* **Work request**:
In the records, find every line with the word "Templat" and copy it out.

* **Data provided**:

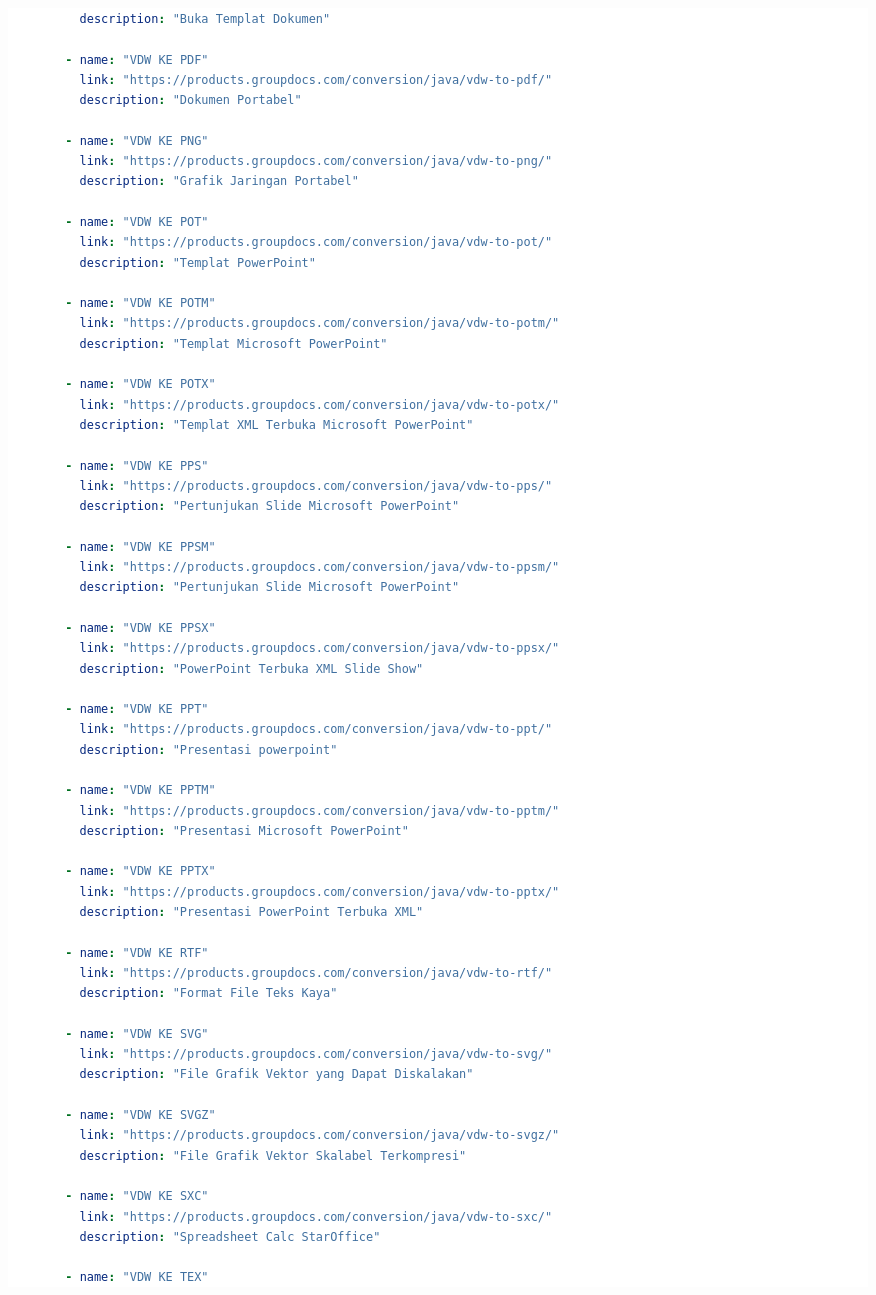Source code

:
 ```yaml
          description: "Buka Templat Dokumen"

        - name: "VDW KE PDF"
          link: "https://products.groupdocs.com/conversion/java/vdw-to-pdf/"
          description: "Dokumen Portabel"

        - name: "VDW KE PNG"
          link: "https://products.groupdocs.com/conversion/java/vdw-to-png/"
          description: "Grafik Jaringan Portabel"

        - name: "VDW KE POT"
          link: "https://products.groupdocs.com/conversion/java/vdw-to-pot/"
          description: "Templat PowerPoint"

        - name: "VDW KE POTM"
          link: "https://products.groupdocs.com/conversion/java/vdw-to-potm/"
          description: "Templat Microsoft PowerPoint"

        - name: "VDW KE POTX"
          link: "https://products.groupdocs.com/conversion/java/vdw-to-potx/"
          description: "Templat XML Terbuka Microsoft PowerPoint"

        - name: "VDW KE PPS"
          link: "https://products.groupdocs.com/conversion/java/vdw-to-pps/"
          description: "Pertunjukan Slide Microsoft PowerPoint"

        - name: "VDW KE PPSM"
          link: "https://products.groupdocs.com/conversion/java/vdw-to-ppsm/"
          description: "Pertunjukan Slide Microsoft PowerPoint"

        - name: "VDW KE PPSX"
          link: "https://products.groupdocs.com/conversion/java/vdw-to-ppsx/"
          description: "PowerPoint Terbuka XML Slide Show"

        - name: "VDW KE PPT"
          link: "https://products.groupdocs.com/conversion/java/vdw-to-ppt/"
          description: "Presentasi powerpoint"

        - name: "VDW KE PPTM"
          link: "https://products.groupdocs.com/conversion/java/vdw-to-pptm/"
          description: "Presentasi Microsoft PowerPoint"

        - name: "VDW KE PPTX"
          link: "https://products.groupdocs.com/conversion/java/vdw-to-pptx/"
          description: "Presentasi PowerPoint Terbuka XML"

        - name: "VDW KE RTF"
          link: "https://products.groupdocs.com/conversion/java/vdw-to-rtf/"
          description: "Format File Teks Kaya"

        - name: "VDW KE SVG"
          link: "https://products.groupdocs.com/conversion/java/vdw-to-svg/"
          description: "File Grafik Vektor yang Dapat Diskalakan"

        - name: "VDW KE SVGZ"
          link: "https://products.groupdocs.com/conversion/java/vdw-to-svgz/"
          description: "File Grafik Vektor Skalabel Terkompresi"

        - name: "VDW KE SXC"
          link: "https://products.groupdocs.com/conversion/java/vdw-to-sxc/"
          description: "Spreadsheet Calc StarOffice"

        - name: "VDW KE TEX"
```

* **Task output**:
          description: "Buka Templat Dokumen"
          description: "Templat PowerPoint"
          description: "Templat Microsoft PowerPoint"
          description: "Templat XML Terbuka Microsoft PowerPoint"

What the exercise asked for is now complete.